Savoir tirer son épinglette des Jeux

La collection quasi intégrale des épinglettes officielles de 2026 de Janet Pacey. (Mariève Bonin/Radio-Canada)

Les cris et les applaudissements fusent de partout au Centre des Jeux du Canada, à Whitehorse. Pendant que les jeunes athlètes des Jeux d’hiver de l’Arctique se dépassent dans une multitude de disciplines sportives, un autre sport, non officiel et bien particulier, se pratique en périphérie : la chasse aux épinglettes.

Autour des tables, dans les gradins et à même le plancher, de petits groupes s’amassent partout pour comparer leurs collections grandissantes d’épinglettes, se féliciter de belles trouvailles et négocier des échanges.

Pour les collectionneurs en herbe, les habitués font office de mentors. C’est le cas de Riley Cyre, une joueuse de badminton de 16 ans, membre de l’équipe du Yukon et collectionneuse avérée.

Autant Riley Cyre adore les épinglettes, autant les liens qu’elle crée avec les gens à travers ces échanges lui plaisent encore plus.

« J’aime rencontrer beaucoup de personnes. Même si on ne parle pas la même langue, on parle tous des pin’s et des épinglettes, on fait des échanges. On utilise ça comme une communication, même si on a des difficultés à [se] comprendre », explique-t-elle.

Surnommée la «fille aux épinglettes», Riley Cyre admet être encore plus enthousiaste à l’idée d’échanger des épinglettes que de jouer au badminton. (Sarah Xenos/Radio-Canada)

Riley court les épinglettes dès qu’elle réussit à s’éclipser du terrain de badminton. Butinant des échanges comme une abeille parmi les fleurs, elle donne parfois de ses propres épinglettes tout en prodiguant des conseils aux débutants.

Mais la plus grande alliée dans la course aux épinglettes est sans nul doute Janet Pacey, qui participe aux Jeux d’hiver de l’Arctique depuis près de 20 ans.

Devenue une véritable célébrité chez les adeptes d’épinglettes, Janet Pacey ne compte plus le nombre de pièces dans sa collection. Mais elle les collectionne surtout pour en donner et en échanger avec le flot de jeunes qui gravitent autour de son kiosque toute la journée. C’est un rapport spécial qui la lie aux jeunes.

Il y a une communauté d’épinglettes, et on voit les mêmes enfants tous les jours, quelques fois par jour, parfois dix fois par jour. Et on en vient à les connaître, et on les aide, et ils reviennent à nous en disant :“Regarde ce que j’ai réussi à collecter, c’est fantastique!“.Janet Pacey, collectionneuse d'épinglettes

Janet Pacey est également chargée de distribuer les épinglettes officielles de Radio-Canada/CBC aux Jeux. Cette année, c’est un ensemble de trois épinglettes qui forment l’acronyme AWG pour Arctic Winter Games. Elle ne distribue que cent lettres individuelles par jour, ce qui fait que chaque lettre est rare. Et l’effet de rareté amplifie l’engouement des jeunes pour se les procurer.

Les cent «A» de Janet ont disparu en une heure et demie le lundi, alors que mercredi, les cent «G» se sont envolés en 14 minutes. (Mariève Bonin/Radio-Canada)

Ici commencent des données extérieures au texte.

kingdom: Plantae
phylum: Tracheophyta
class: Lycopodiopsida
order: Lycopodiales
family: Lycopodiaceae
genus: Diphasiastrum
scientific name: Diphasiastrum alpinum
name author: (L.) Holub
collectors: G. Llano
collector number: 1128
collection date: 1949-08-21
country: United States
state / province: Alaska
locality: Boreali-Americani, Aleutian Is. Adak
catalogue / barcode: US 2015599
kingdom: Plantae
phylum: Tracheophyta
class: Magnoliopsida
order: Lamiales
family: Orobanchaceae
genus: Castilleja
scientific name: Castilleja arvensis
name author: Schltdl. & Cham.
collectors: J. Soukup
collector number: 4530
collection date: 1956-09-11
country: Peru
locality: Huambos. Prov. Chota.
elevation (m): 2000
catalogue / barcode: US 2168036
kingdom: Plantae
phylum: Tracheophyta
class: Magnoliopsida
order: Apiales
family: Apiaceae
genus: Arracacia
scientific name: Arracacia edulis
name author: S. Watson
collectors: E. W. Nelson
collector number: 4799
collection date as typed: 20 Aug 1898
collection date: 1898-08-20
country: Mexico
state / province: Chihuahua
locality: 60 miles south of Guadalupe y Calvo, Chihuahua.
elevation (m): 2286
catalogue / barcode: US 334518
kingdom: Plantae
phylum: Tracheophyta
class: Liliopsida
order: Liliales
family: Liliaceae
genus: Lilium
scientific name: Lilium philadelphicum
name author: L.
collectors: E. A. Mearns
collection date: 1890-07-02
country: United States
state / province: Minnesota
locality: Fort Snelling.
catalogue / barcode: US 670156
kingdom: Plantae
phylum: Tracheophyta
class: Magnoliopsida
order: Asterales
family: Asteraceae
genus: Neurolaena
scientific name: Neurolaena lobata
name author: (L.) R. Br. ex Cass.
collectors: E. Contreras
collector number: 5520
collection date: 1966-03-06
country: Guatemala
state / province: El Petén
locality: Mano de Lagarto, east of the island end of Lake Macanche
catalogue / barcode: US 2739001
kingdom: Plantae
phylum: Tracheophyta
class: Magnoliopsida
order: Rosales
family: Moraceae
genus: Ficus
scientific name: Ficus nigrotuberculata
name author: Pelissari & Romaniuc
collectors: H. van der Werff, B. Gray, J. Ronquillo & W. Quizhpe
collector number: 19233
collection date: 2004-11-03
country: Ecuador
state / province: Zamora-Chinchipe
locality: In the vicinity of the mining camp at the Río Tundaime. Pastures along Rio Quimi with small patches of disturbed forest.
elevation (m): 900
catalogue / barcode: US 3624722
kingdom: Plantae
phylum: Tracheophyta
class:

Si la fièvre des épinglettes est contagieuse et qu’elle s’intensifie au fil des jours, la valeur des épinglettes, elle, est surtout sentimentale. L’organisation des Jeux de l’Arctique décourage fortement la monétarisation des échanges pour que la collection d’épinglettes demeure une activité accessible à tous.

Une tonne d’épinglettes sont d’ailleurs offertes lors des Jeux, alors il est facile d’en accumuler pour en échanger. Chaque athlète a un certain nombre d’épinglettes de sa propre équipe à échanger, par exemple. Janet Pacey et les kiosques des commanditaires en offrent plusieurs aussi.

Chose certaine, l’échange des épinglettes est une activité des plus inclusives. Elle permet entre autres aux jeunes du coin qui ne pratiquent pas de sport de s’impliquer dans les Jeux. Et on voit même les frères et soeurs des athlètes se promener avec leur collection épinglée à des serviettes, des foulards et des bouts de cartons.

L’échange d’épinglettes contribue donc vraiment à créer un bel esprit d’entraide et de communauté au beau milieu des Jeux d’hiver de l’Arctique, en marge des terrains et des patinoires.